Told in the tradition of epic fantasy novels like The Name of the Wind and Blood Song, Empire of Silence is an autobiography-style narrative recounted by a controversial and misunderstood protagonist who looks back at his long and storied life. It’s a confluence of genres as readers are presented a sprawling blockbuster novel containing just as many fantasy elements as sci-fi. Hadrian is brought up amidst lordly intrigue and drama not unlike something you would imagine on Game of Thrones, complete with castle cities and gladiatorial spectacles. Other readers have also commented on the Dune-like handling of the politics, economics, philosophy and history of this world. In fact, I can’t say there is much in this novel that is truly original, but what makes it special is Ruocchio’s enthusiasm and willingness to blend all these ideas together into one cool concoction.
Also, for a book like this to work, the story must quickly establish an emotional connection between the reader and the protagonist.

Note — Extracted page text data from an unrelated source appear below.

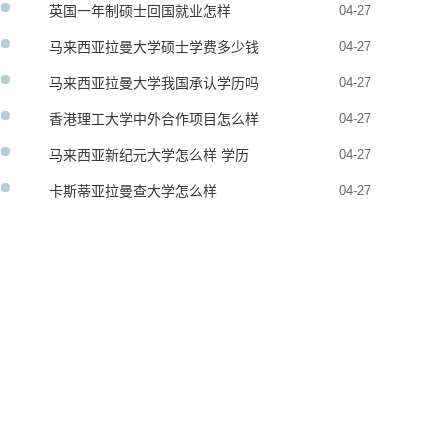
英国一年制硕士回国就业怎样
04-27
马来西亚拉曼大学硕士学费多少钱
04-27
马来西亚拉曼大学我国承认学历吗
04-27
香港理工大学中外合作项目怎么样
04-27
马来西亚新纪元大学怎么样 学历
04-27
承认吗
卡斯蒂亚拉曼查大学怎么样
04-27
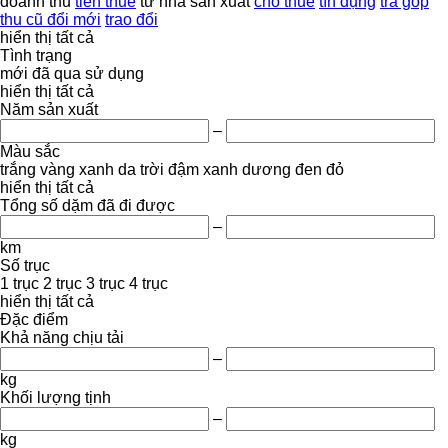
doanh thu
tiền thuê
từ nhà sản xuất
cho thuê
tín dụng
trả góp
thu cũ đổi mới
trao đổi
hiển thị tất cả
Tình trạng
mới
đã qua sử dụng
hiển thị tất cả
Năm sản xuất
–
Màu sắc
trắng
vàng
xanh da trời đậm
xanh dương
đen
đỏ
hiển thị tất cả
Tổng số dặm đã đi được
–
km
Số trục
1 trục
2 trục
3 trục
4 trục
hiển thị tất cả
Đặc điểm
Khả năng chịu tải
–
kg
Khối lượng tịnh
–
kg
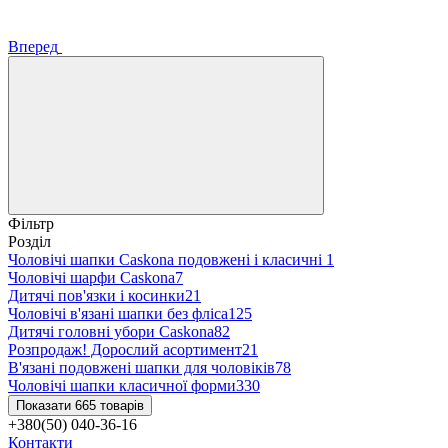
Вперед
Фільтр
Розділ
Чоловічі шапки Caskona подовжені і класичні
1
Чоловічі шарфи Caskona
7
Дитячі пов'язки і косинки
21
Чоловічі в'язані шапки без фліса
125
Дитячі головні убори Caskona
82
Розпродаж! Дорослий асортимент
21
В'язані подовжені шапки для чоловіків
78
Чоловічі шапки класичної форми
330
Показати 665 товарів
+380(50) 040-36-16
Контакти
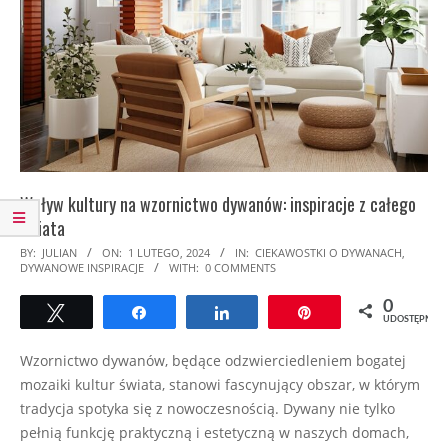
Wpływ kultury na wzornictwo dywanów: inspiracje z całego
świata
2024-
BY:
JULIAN
ON:
1 LUTEGO, 2024
IN:
CIEKAWOSTKI O DYWANACH
,
DYWANOWE INSPIRACJE
WITH:
0 COMMENTS
02-
01
0
Tweetuj
Udostępnij
Udostępnij
Przypnij
UDOSTĘPNIEŃ
Wzornictwo dywanów, będące odzwierciedleniem bogatej
mozaiki kultur świata, stanowi fascynujący obszar, w którym
tradycja spotyka się z nowoczesnością. Dywany nie tylko
pełnią funkcję praktyczną i estetyczną w naszych domach,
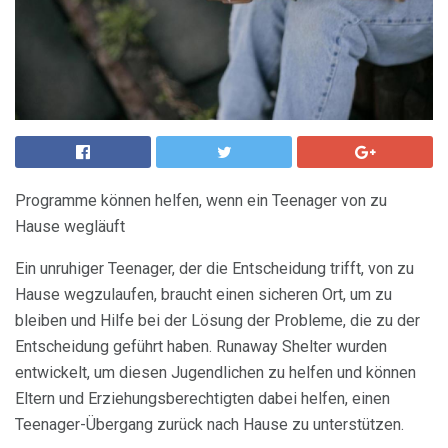
Programme können helfen, wenn ein Teenager von zu
Hause wegläuft
Ein unruhiger Teenager, der die Entscheidung trifft, von zu
Hause wegzulaufen, braucht einen sicheren Ort, um zu
bleiben und Hilfe bei der Lösung der Probleme, die zu der
Entscheidung geführt haben. Runaway Shelter wurden
entwickelt, um diesen Jugendlichen zu helfen und können
Eltern und Erziehungsberechtigten dabei helfen, einen
Teenager-Übergang zurück nach Hause zu unterstützen.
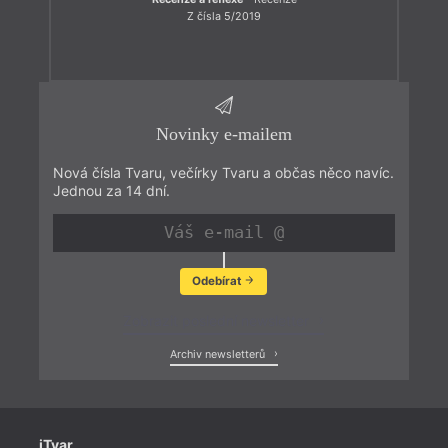
Z čísla 5/2019
Novinky e-mailem
Nová čísla Tvaru, večírky Tvaru a občas něco navíc.
Jednou za 14 dní.
Odebírat
Zobrazit poslední newsletter
Archiv newsletterů
iTvar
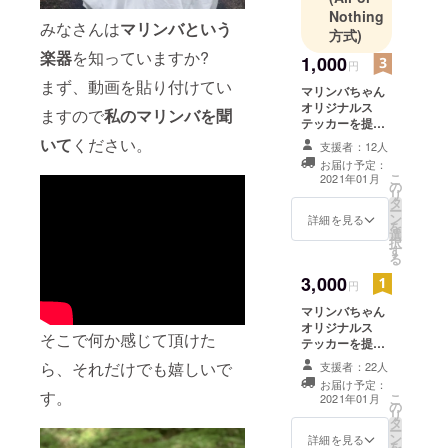
Nothing
みなさんは
マリンバという
方式)
楽器
を知っていますか?
1,000
円
まず、動画を貼り付けてい
マリンバちゃん
オリジナルス
ますので
私のマリンバを聞
テッカーを提供
します。
いて
ください。
支援者：12人
お届け予定：
こ
2021年01月
の
リ
タ
ー
ン
詳細を見る
を
選
択
す
る
3,000
円
マリンバちゃん
オリジナルス
そこで何か感じて頂けた
テッカーを提供
します。 毎月1
ら、それだけでも嬉しいで
支援者：22人
回、私が演奏す
お届け予定：
るマリンバの演
す。
こ
2021年01月
の
奏をSNSやメー
リ
タ
ルで配信しま
ー
ン
す。期間は1年間
詳細を見る
を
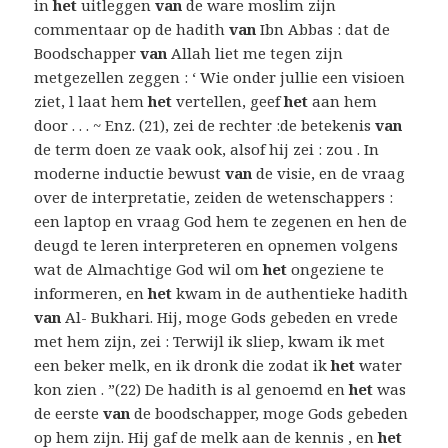
in
het
uitleggen
van
de ware moslim zijn
commentaar op de hadith
van
Ibn Abbas : dat de
Boodschapper
van
Allah liet me tegen zijn
metgezellen zeggen : ‘ Wie onder jullie een visioen
ziet, l laat hem
het
vertellen, geef
het
aan hem
door . . . ~ Enz. (21), zei de rechter :de betekenis
van
de term doen ze vaak ook, alsof hij zei : zou . In
moderne inductie bewust
van
de visie, en de vraag
over de interpretatie, zeiden de wetenschappers :
een laptop en vraag God hem te zegenen en hen de
deugd te leren interpreteren en opnemen volgens
wat de Almachtige God wil om
het
ongeziene te
informeren, en
het
kwam in de authentieke hadith
van
Al- Bukhari. Hij, moge Gods gebeden en vrede
met hem zijn, zei : Terwijl ik sliep, kwam ik met
een beker melk, en ik dronk die zodat ik
het
water
kon zien . ”(22) De hadith is al genoemd en
het
was
de eerste
van
de boodschapper, moge Gods gebeden
op hem zijn. Hij gaf de melk aan de kennis , en
het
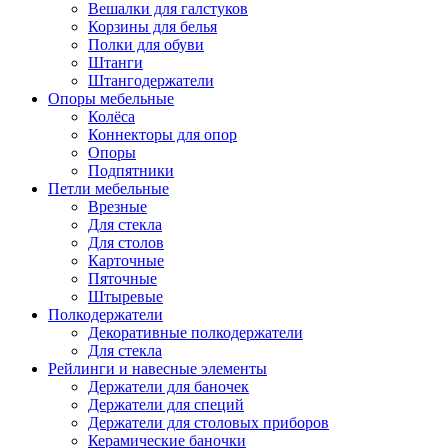
Вешалки для галстуков
Корзины для белья
Полки для обуви
Штанги
Штангодержатели
Опоры мебельные
Колёса
Коннекторы для опор
Опоры
Подпятники
Петли мебельные
Врезные
Для стекла
Для столов
Карточные
Пяточные
Штыревые
Полкодержатели
Декоративные полкодержатели
Для стекла
Рейлинги и навесные элементы
Держатели для баночек
Держатели для специй
Держатели для столовых приборов
Керамические баночки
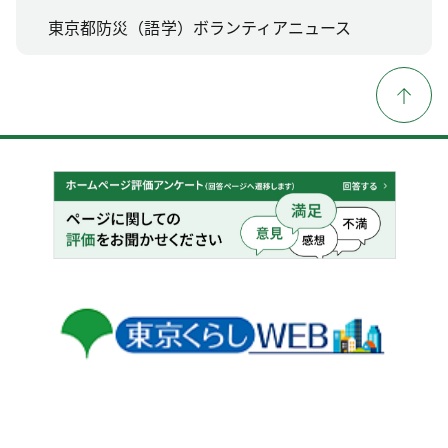
東京都防災（語学）ボランティアニュース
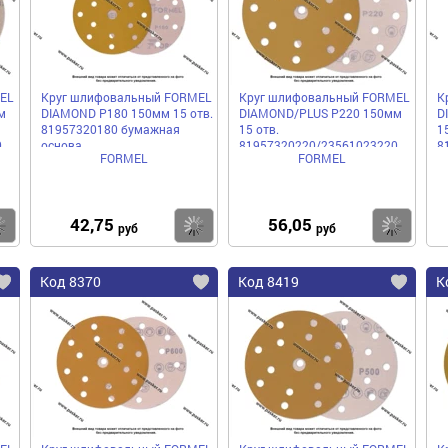
EL
Круг шлифовальный FORMEL
Круг шлифовальный FORMEL
К
м
DIAMOND P180 150мм 15 отв.
DIAMOND/PLUS P220 150мм
D
81957320180 бумажная
15 отв.
1
0
основа
81957320220/23561023220
8
FORMEL
FORMEL
бумажная основа
б
42,75
56,05
Купить
Купить
Ку
руб
руб
Код 8370
Код 8419
К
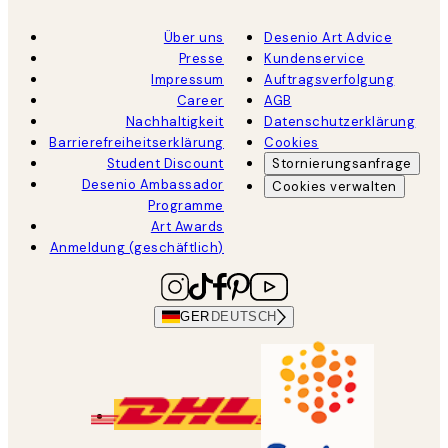
Über uns
Desenio Art Advice
Presse
Kundenservice
Impressum
Auftragsverfolgung
Career
AGB
Nachhaltigkeit
Datenschutzerklärung
Barrierefreiheitserklärung
Cookies
Student Discount
Stornierungsanfrage
Desenio Ambassador
Cookies verwalten
Programme
Art Awards
Anmeldung (geschäftlich)
GER
DEUTSCH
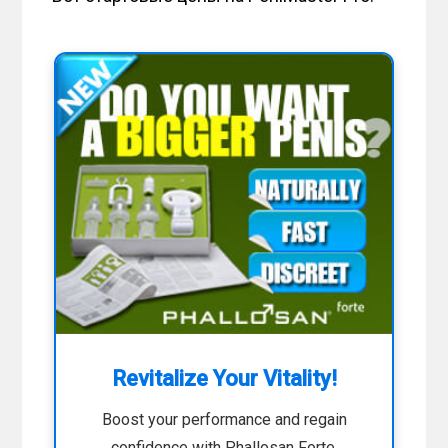
Revitalize Your Vitality!
Boost your performance and regain
confidence with Phallosan Forte.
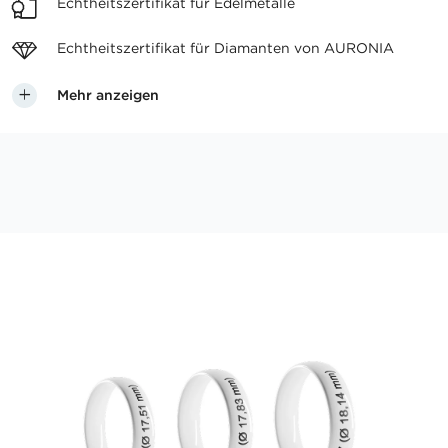
Echtheitszertifikat
für Edelmetalle
Echtheitszertifikat für
Diamanten von AURONIA
Mehr anzeigen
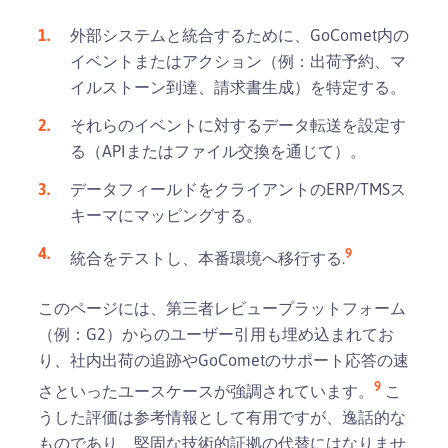
外部システムと統合するために、GoComet内の
イベントまたはアクション（例：出荷予約、マ
イルストーン到達、請求書生成）を特定する。
それらのイベントに対するデータ転送を設定す
る（APIまたはファイル交換を通じて）。
データフィールドをクライアントのERP/TMSス
キーマにマッピングする。
9
統合をテストし、本番環境へ移行する.
このページには、第三者レビュープラットフォーム
（例：G2）からのユーザー引用も埋め込まれてお
り、社内出荷の追跡やGoCometのサポート応答の速
9
さといったユースケースが強調されています。
こ
うした評価は参考情報として有用ですが、逸話的な
ものであり、堅固な技術的証拠の代替にはなりませ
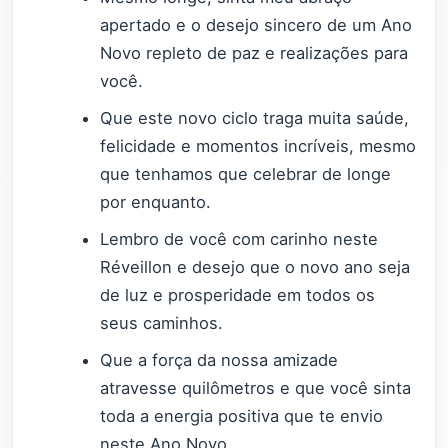
apertado e o desejo sincero de um Ano
Novo repleto de paz e realizações para
você.
Que este novo ciclo traga muita saúde,
felicidade e momentos incríveis, mesmo
que tenhamos que celebrar de longe
por enquanto.
Lembro de você com carinho neste
Réveillon e desejo que o novo ano seja
de luz e prosperidade em todos os
seus caminhos.
Que a força da nossa amizade
atravesse quilômetros e que você sinta
toda a energia positiva que te envio
neste Ano Novo.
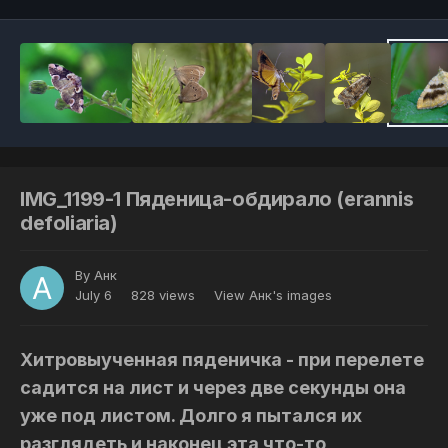
IMG_1199-1 Пяденица-обдирало (erannis
defoliaria)
By
Анк
July 6
828 views
View Анк's images
Хитровыученная пяденичка - при перелете
садится на лист и через две секунды она
уже под листом. Долго я пытался их
разглядеть и наконец эта что-то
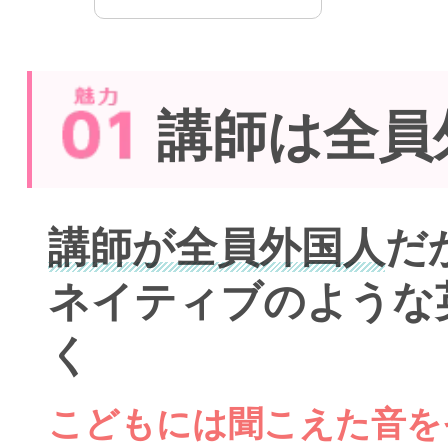
講師は全員
講師が全員外国人
だ
ネイティブのような
く
こどもには聞こえた音を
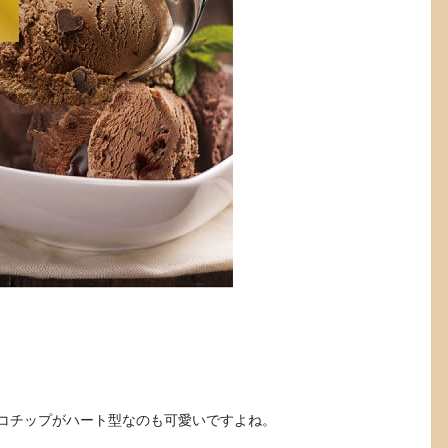
コチップがハート型なのも可愛いですよね。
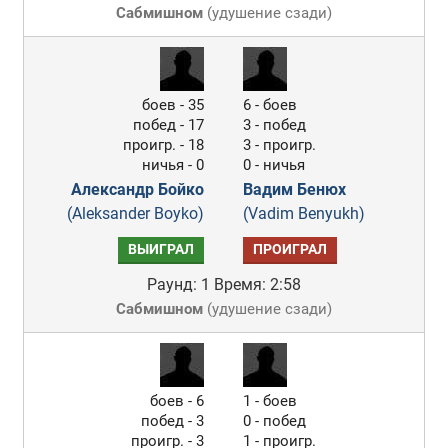
Сабмишном
(
удушение сзади
)
боев - 35
6 - боев
побед - 17
3 - побед
проигр. - 18
3 - проигр.
ничья - 0
0 - ничья
Александр Бойко
Вадим Бенюх
(Aleksander Boyko)
(Vadim Benyukh)
ВЫИГРАЛ
ПРОИГРАЛ
Раунд: 1
Время: 2:58
Сабмишном
(
удушение сзади
)
боев - 6
1 - боев
побед - 3
0 - побед
проигр. - 3
1 - проигр.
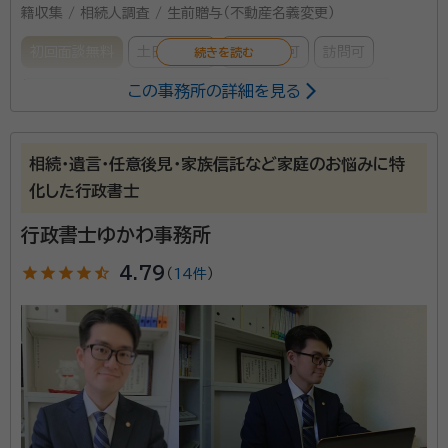
籍収集 / 相続人調査 / 生前贈与（不動産名義変更）
初回面談無料
土日相談可
電話相談可
訪問可
この事務所の詳細を見る
事務所面談可
オンライン面談可
女性スタッフ対応可
所属する専門家：
相続・遺言・任意後見・家族信託など家庭のお悩みに特
平子 剣士
青山REAX司法書士事務所代表、青山REAX㈱不動産鑑定
化した行政書士
部部長、不動産鑑定士・司法書士・宅地建物取引士
経歴：
福島県出身、茨城県つくば市在住。家族は妻と一男一女。都内司法
行政書士ゆかわ事務所
書士法人に司法書士として勤務後、CBRE株式会社の鑑定部門にて、J-
REIT、上場インフラファンドなどの証券化不動産の鑑定評価業務に従事。
star
star
star
star
star_half
4.79
（
14件
）
早稲田大学法学部卒。
西田 美樹
青山REAX行政書士事務所代表、行政書士
経歴：
北海道出身、東京都在住。家族は夫と一男一女。北海道新聞社記者
として勤務後、夫の転勤に伴い東京で編集系の仕事に従事。法律を学び直
し2023年開業。北海道大学法学部卒。
白藤 幸一
青山REAX土地家屋調査士事務所代表、土地家屋調査士・
測量士補
経歴：
東京都中野区出身、同区在住。都内司法書士法人に勤務後、都内土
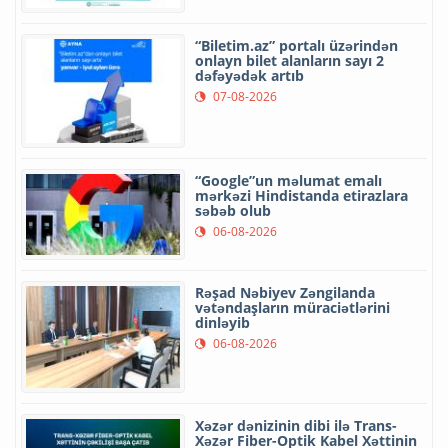
“Biletim.az” portalı üzərindən
onlayn bilet alanların sayı 2
dəfəyədək artıb
07-08-2026
“Google”un məlumat emalı
mərkəzi Hindistanda etirazlara
səbəb olub
06-08-2026
Rəşad Nəbiyev Zəngilanda
vətəndaşların müraciətlərini
dinləyib
06-08-2026
Xəzər dənizinin dibi ilə Trans-
Xəzər Fiber-Optik Kabel Xəttinin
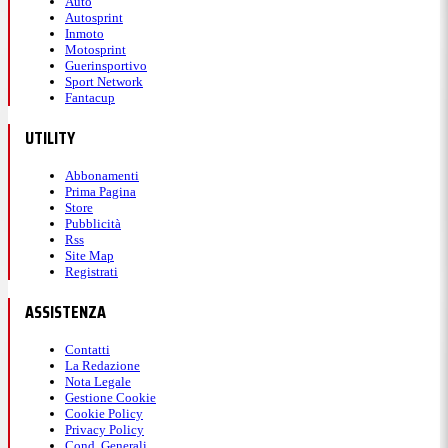
Auto
Autosprint
Inmoto
Motosprint
Guerinsportivo
Sport Network
Fantacup
UTILITY
Abbonamenti
Prima Pagina
Store
Pubblicità
Rss
Site Map
Registrati
ASSISTENZA
Contatti
La Redazione
Nota Legale
Gestione Cookie
Cookie Policy
Privacy Policy
Cond. Generali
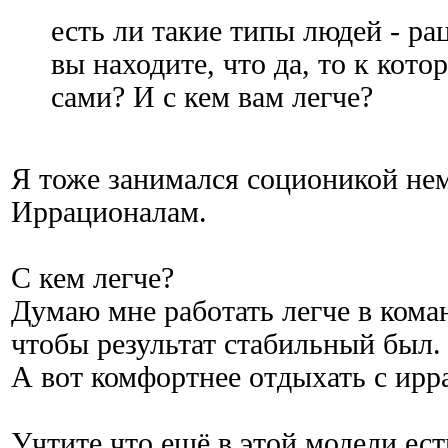
есть ли такие типы людей - р
вы находите, что да, то к кот
сами? И с кем вам легче?
Я тоже занимался соционикой не
Иррационалам.
С кем легче?
Думаю мне работать легче в коман
чтобы результат стабильный был.
А вот комфортнее отдыхать с ир
Учтите что ещё в этой модели ес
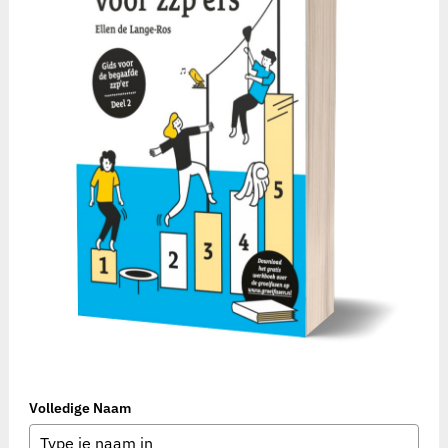
Volledige Naam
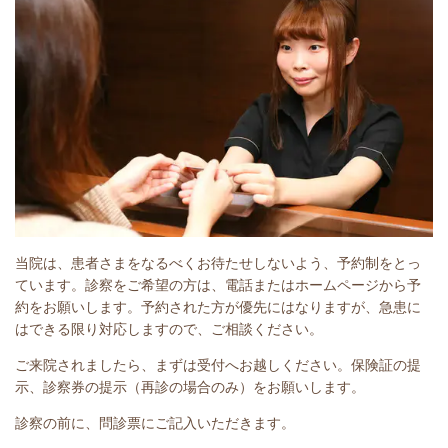
当院は、患者さまをなるべくお待たせしないよう、予約制をとっ
ています。診察をご希望の方は、電話またはホームページから予
約をお願いします。予約された方が優先にはなりますが、急患に
はできる限り対応しますので、ご相談ください。
ご来院されましたら、まずは受付へお越しください。保険証の提
示、診察券の提示（再診の場合のみ）をお願いします。
診察の前に、問診票にご記入いただきます。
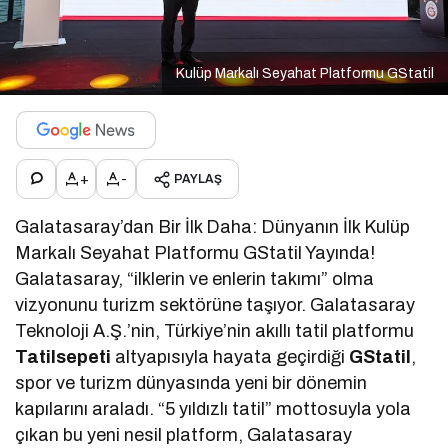
Kulüp Markalı Seyahat Platformu GStatil
+
-
PAYLAŞ
Galatasaray’dan Bir İlk Daha: Dünyanın İlk Kulüp
Markalı Seyahat Platformu GStatil Yayında!
Galatasaray, “ilklerin ve enlerin takımı” olma
vizyonunu turizm sektörüne taşıyor. Galatasaray
Teknoloji A.Ş.’nin, Türkiye’nin akıllı tatil platformu
Tatilsepeti
altyapısıyla hayata geçirdiği
GStatil
,
spor ve turizm dünyasında yeni bir dönemin
kapılarını araladı. “5 yıldızlı tatil” mottosuyla yola
çıkan bu yeni nesil platform, Galatasaray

This was a success for the most part; the early sections manage to create a lot of sympathy for Hadrian. He’s clever, but also awkward and sometimes frustrating in his youthful naivete and malaise. In other words, his confusion and lack of direction is something many of us can relate to, and indeed the first half of this book reads very much like coming-of-age narrative about a young man struggling to find his place in the world. Predictably, a string of unpleasant things happens to him to open to his eyes to the truth of his family, leading him to abandon his affluent lifestyle and everything he has ever known.
Things get real interesting at this point. Pacing is swift as Hadrian is shuffled through all kinds of tragedies, leaving me barely enough time to catch my breath between disasters. The highlight of the book for me was our protagonist’s brief stint as a gladiator, hanging out with his fellow fighters and teaching them to fight effectively as a team. Alas, all too soon it was over, along with my favorite part of the book. Admittedly, the second half of the novel did not hold my attention quite as well as the first, and at times the flow of the story felt sluggish due to the staggering amount of information dumped on us to establish Hadrian’s new role in humanity’s war against the Cielcin. Ironically, the plot started to lose me just as it was beginning to chronicle his first steps becoming the most reviled man in the galaxy, earning him the epithet Sun Eater. To be fair though, my tastes in epic science fiction fantasy tend to run towards personal stories, closer-quarter action, and high-spirited adventure, so perhaps it was only natural for me to find greater appeal in the first half of this novel. Others will likely not encounter the same issue.
Regardless, Empire of Silence is a rock solid debut, its derivative nature notwithstanding. Any points the novel loses in the originality department, Christopher Ruocchio more than makes up for it with his superb character development and the sheer “unputdownability” of his storytelling. Mark my words, this book is going places.